Bob, I’m a HUGE Pynchon fan. Am anxiously awaiting the new novel, which is scheduled to come out in September.
Jay- I thoroughly enjoyed the Pynchonesque trajectory through time and space. I think you are quite right- your neighbors probably weren’t giving much thought as to whether they lived in Golden Hill, South Park or Brooklyn Heights…
JP: A moving piece, no pun. As a Fern Street Speedway res, lo these many years, both the telling and the point of view say a lot about the character and tone of this still quite diverse urban outpost. Gotta love those real estate adverts beckoning one and all to this “highly desirable” location.
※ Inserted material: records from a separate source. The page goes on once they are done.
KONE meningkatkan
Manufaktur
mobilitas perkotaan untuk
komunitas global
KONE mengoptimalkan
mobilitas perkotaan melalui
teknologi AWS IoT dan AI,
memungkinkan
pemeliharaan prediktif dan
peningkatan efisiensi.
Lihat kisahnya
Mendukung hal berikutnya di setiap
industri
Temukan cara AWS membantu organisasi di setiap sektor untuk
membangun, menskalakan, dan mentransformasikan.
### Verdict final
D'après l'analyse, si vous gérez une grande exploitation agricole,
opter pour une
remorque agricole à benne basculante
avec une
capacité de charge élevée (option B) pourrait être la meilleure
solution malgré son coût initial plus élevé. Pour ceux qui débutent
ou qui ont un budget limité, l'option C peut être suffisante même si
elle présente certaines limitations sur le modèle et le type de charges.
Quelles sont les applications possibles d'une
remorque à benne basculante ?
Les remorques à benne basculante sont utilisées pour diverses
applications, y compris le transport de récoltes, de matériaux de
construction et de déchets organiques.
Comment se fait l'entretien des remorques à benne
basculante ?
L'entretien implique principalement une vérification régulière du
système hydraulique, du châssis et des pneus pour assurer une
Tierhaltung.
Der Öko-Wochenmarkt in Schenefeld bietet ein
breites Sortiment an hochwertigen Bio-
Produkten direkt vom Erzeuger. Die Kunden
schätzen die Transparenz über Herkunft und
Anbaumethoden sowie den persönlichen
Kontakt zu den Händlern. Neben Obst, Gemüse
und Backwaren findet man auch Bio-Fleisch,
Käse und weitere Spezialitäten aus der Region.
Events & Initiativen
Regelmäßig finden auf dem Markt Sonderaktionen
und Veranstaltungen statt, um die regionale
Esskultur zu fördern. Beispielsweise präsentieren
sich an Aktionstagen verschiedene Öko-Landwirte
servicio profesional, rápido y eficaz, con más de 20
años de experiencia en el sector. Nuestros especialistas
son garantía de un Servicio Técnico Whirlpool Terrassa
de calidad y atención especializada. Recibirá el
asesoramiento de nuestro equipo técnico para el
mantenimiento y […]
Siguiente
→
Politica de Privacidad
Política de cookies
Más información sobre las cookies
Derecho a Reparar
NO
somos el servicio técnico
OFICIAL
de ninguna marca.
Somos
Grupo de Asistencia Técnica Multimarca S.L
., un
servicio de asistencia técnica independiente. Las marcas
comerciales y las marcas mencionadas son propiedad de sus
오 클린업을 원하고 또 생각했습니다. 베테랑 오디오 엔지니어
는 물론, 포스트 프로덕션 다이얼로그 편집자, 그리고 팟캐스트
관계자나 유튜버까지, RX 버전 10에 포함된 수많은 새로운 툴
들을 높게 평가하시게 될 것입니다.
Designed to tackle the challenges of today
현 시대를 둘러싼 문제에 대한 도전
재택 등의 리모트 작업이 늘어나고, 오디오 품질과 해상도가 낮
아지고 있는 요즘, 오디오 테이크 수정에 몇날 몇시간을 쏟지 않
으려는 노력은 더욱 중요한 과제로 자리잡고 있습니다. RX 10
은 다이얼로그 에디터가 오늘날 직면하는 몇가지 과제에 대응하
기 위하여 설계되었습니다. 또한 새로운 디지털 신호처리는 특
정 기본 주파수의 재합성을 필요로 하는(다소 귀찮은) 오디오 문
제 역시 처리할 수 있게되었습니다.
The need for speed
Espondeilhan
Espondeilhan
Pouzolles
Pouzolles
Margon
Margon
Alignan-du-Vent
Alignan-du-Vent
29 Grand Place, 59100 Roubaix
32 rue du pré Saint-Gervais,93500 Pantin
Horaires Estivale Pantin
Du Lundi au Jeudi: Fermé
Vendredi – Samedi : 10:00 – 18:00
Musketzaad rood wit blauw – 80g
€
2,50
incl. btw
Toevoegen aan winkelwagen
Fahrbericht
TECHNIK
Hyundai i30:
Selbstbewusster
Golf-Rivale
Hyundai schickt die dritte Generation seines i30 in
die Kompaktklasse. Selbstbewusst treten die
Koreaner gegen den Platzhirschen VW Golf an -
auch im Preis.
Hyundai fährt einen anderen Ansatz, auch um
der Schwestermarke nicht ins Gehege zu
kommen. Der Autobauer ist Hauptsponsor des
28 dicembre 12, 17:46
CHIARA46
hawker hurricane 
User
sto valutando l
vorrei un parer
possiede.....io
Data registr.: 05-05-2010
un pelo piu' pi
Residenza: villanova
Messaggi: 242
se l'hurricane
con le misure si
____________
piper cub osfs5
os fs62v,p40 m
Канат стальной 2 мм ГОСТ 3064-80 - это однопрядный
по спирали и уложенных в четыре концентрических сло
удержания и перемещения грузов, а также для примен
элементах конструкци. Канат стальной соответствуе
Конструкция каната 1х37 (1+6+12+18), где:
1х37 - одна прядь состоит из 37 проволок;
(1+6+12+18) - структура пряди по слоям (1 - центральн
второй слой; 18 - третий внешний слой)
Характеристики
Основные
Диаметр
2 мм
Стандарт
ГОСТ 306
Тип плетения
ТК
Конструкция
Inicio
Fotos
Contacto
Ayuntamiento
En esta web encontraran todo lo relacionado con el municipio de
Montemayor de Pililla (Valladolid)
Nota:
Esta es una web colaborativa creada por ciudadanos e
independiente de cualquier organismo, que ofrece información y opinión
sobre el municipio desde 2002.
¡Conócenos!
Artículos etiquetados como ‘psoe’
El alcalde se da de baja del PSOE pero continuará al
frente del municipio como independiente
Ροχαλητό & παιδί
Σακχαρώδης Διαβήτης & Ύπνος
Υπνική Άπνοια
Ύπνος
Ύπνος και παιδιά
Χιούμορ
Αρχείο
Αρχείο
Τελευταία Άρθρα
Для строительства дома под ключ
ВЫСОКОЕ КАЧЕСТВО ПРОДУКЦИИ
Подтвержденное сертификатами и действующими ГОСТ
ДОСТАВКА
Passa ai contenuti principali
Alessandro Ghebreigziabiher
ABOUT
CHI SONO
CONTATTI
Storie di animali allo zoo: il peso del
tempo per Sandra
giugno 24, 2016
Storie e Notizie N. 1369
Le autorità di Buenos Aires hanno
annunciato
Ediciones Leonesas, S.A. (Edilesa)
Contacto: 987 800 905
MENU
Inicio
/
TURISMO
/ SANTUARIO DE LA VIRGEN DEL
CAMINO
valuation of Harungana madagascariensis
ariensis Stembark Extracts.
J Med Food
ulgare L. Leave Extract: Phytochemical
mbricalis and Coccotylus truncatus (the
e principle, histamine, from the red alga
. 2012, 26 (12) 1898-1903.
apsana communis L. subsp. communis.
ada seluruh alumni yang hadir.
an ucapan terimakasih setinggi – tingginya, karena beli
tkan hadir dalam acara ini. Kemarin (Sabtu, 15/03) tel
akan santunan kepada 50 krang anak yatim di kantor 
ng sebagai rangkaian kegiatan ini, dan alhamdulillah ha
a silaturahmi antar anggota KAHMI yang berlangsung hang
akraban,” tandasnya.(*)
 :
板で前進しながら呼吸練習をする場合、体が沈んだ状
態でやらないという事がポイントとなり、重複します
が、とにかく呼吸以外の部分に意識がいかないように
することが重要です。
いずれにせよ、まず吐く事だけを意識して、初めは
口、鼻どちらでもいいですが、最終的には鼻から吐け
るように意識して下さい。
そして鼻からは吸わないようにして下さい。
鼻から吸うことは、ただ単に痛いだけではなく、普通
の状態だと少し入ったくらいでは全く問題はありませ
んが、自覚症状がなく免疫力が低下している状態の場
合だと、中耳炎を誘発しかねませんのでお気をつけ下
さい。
Three more twists to your tale come to mind, one, those South Sea Islanders sang so well and of course we missed their music the instant they left, and, secondly, that mixed use blue (nee green) two-story building at the corner of 30th and Date exploded with high energy felt everywhere within a hundred yards with a smelly fire following, both exposing and terminating the kitchen you described. Third, and last, the garage/junkyard/homeless hangout now replace d by the Fern and Date condo “development” was once the manufacturing point for those ubiquitous teardrop trailers from the late ’30s, 40s and 50s. South Park aeronaut and musician Floyd Fronius worked there after school for his grandfather doing chores and fabrication.